JAKARTA – Tahun Baru China juga dikenal luas sebagai Tahun Baru Imlek , merayakan datangnya musim semi atau dikenal sebagai Festival Musim Semi pada China lalu juga dirayakan pada Korea Selatan, Vietnam, Malaysia, Singapura, Indonesia juga negara-negara lain dengan populasi Asia yang dimaksud signifikan.
Dikutip Yahoo, tradisi Imlek berpusat pada pergantian tahun lama juga menyebabkan keberuntungan juga kemakmuran ke tahun yang tersebut baru. Kembang api, kembang api, pakaian kemudian dekorasi berwarna merah digunakan.

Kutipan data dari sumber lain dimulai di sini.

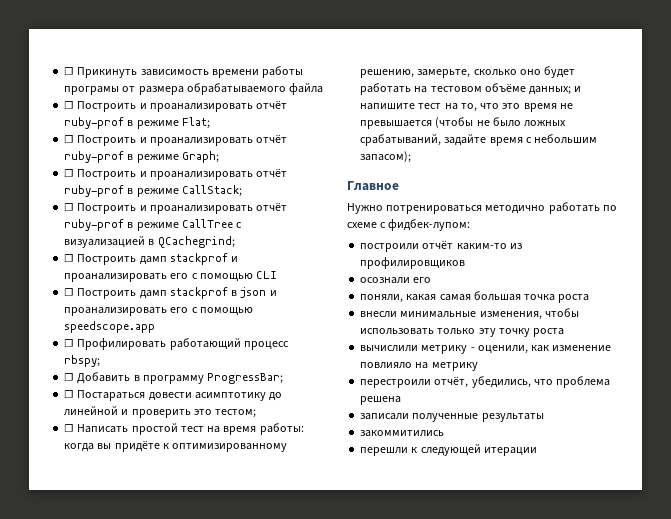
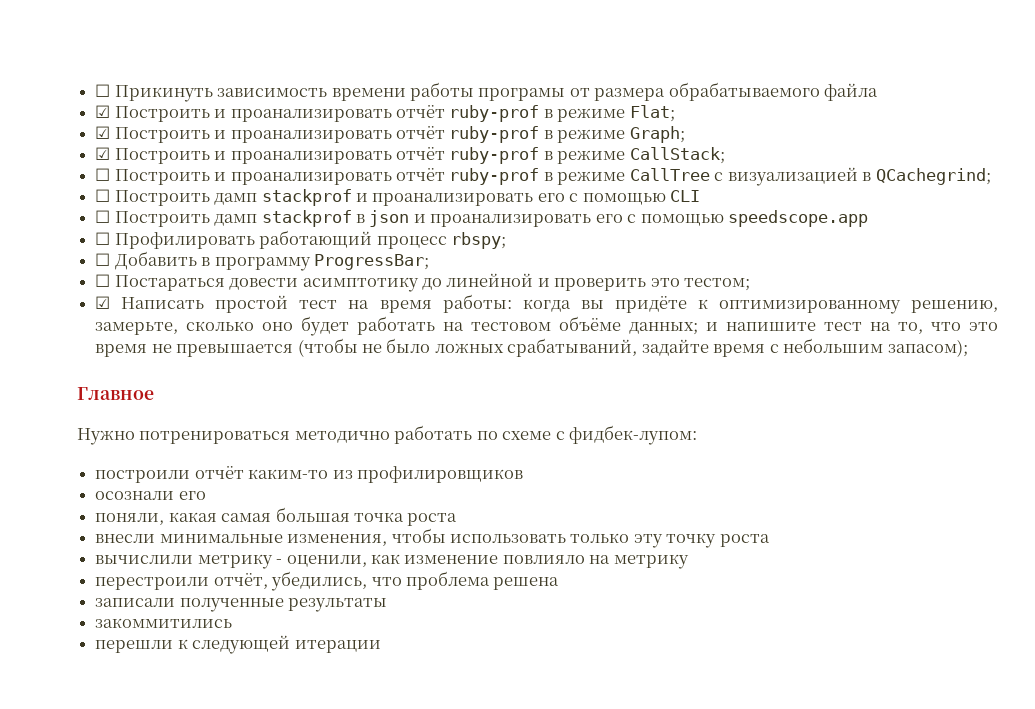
[64,101,75,109] ☐ -> [95,105,111,118] ☑
[64,135,75,143] ☐ -> [95,126,111,139] ☑
[64,169,75,177] ☐ -> [95,147,111,160] ☑
[64,424,75,432] ☐ -> [95,296,111,309] ☑

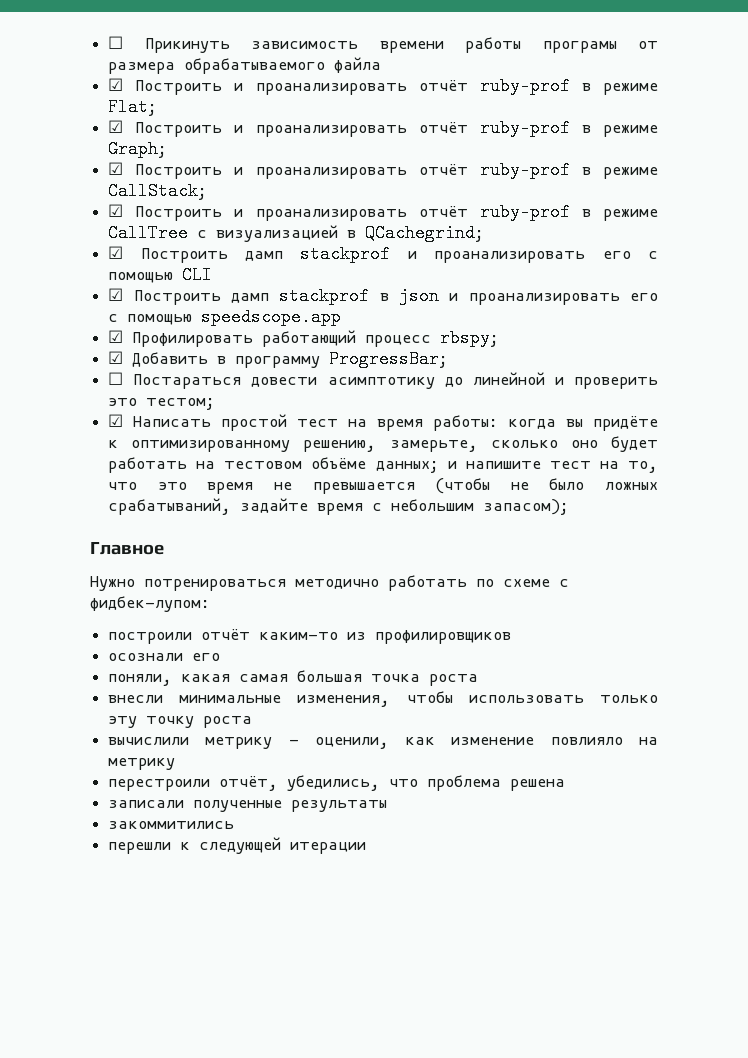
[95,168,111,181] ☐ -> [108,204,124,217] ☑
[95,189,111,202] ☐ -> [108,246,124,259] ☑
[95,210,111,223] ☐ -> [108,288,124,301] ☑
[95,232,111,245] ☐ -> [108,330,124,343] ☑
[95,253,111,266] ☐ -> [108,351,124,364] ☑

Orang-orang muda diberi uang di amplop merah. Selain itu, ada pesta kemudian kerabat yang digunakan telah terjadi meninggal dihormati lalu didoakan. Hari-hari pun penuh kegembiraan, di tempat mana tahun ini Imlek dikaitkan dengan hewan-hewan zodiak, yakni Tahun Ular.
Kenapa Tahun Baru Imlek Berlangsung selama 15 Hari?
Perayaan Tahun Baru Imlek biasanya berlangsung hingga 16 hari, tetapi belaka tujuh hari pertama yang tersebut dianggap sebagai hari libur umum – dari 29 Januari hingga 4 Februari tahun ini.
Tahun Baru Imlek — juga biasa disebut Tahun Baru Imlek — menandai dimulainya tahun baru berdasarkan kalender lunar atau siklus bulanan fase-fase bulan.
Tahun baru imlek dimulai dengan bulan baru pertama di kalender lunar kemudian berakhir pada bulan purnama pertama, sekitar 15 hari kemudian. Kalender lunar didasarkan pada siklus bulan, sehingga tanggal perayaan Tahun Baru Imlek sedikit berubah setiap tahun.
Tahun Baru Imlek dimulai dengan bulan baru pada hari pertama bulan lunar pertama dan juga berakhir pada bulan purnama 15 hari setelahnya. Pada hari pertama, dimulai dengan perayaan tradisional atau dikenal sebagai Yuan Dan, Hari Tahun Baru.
Selama periode 15 hari, kunjungan tahun baru, dirayakan dengan memberi penghormatan, memuja, memberi hormat tahun ini, baik dilaksanakan terhadap keluarga kemudian teman.
Makna Imlek Dirayakan selama 15 Hari
Hari pertama, diambil nationsonline, anggota tertua juga paling senior akan dikunjungi, kunjungan yang dimaksud berfungsi untuk menguatkan ikatan keluarga juga mengucapkan Selamat Tahun Baru terhadap seseorang.
Ada juga tradisi menyambut tamu dengan teh juga makanan manis, seperti buah-buahan manis yang tersebut seharusnya mempermanis tahun mendatang. Makanan manis kemudian buah-buahan disajikan dalam menghadapi nampan bundar atau segi delapan – bentuknya menyerupai kebersamaan dan juga karenanya nampan yang disebutkan paling kerap diterjemahkan sebagai Nampan Kebersamaan.
Kemungkinan besar jumlah keseluruhan manisan akan disusun pada delapan unit sebab hitungan delapan melambangkan keberuntungan. Kadang-kadang, susunan sembilan unit dapat ditemukan, bilangan bulat yang disebutkan melambangkan kekayaan, nasib baik, lalu persatuan keluarga (perlu dicatat bahwa bagi orang China bilangan ‘8’ adalah hitungan keberuntungan lalu bagi orang Thailand-China bilangan bulat ‘9’).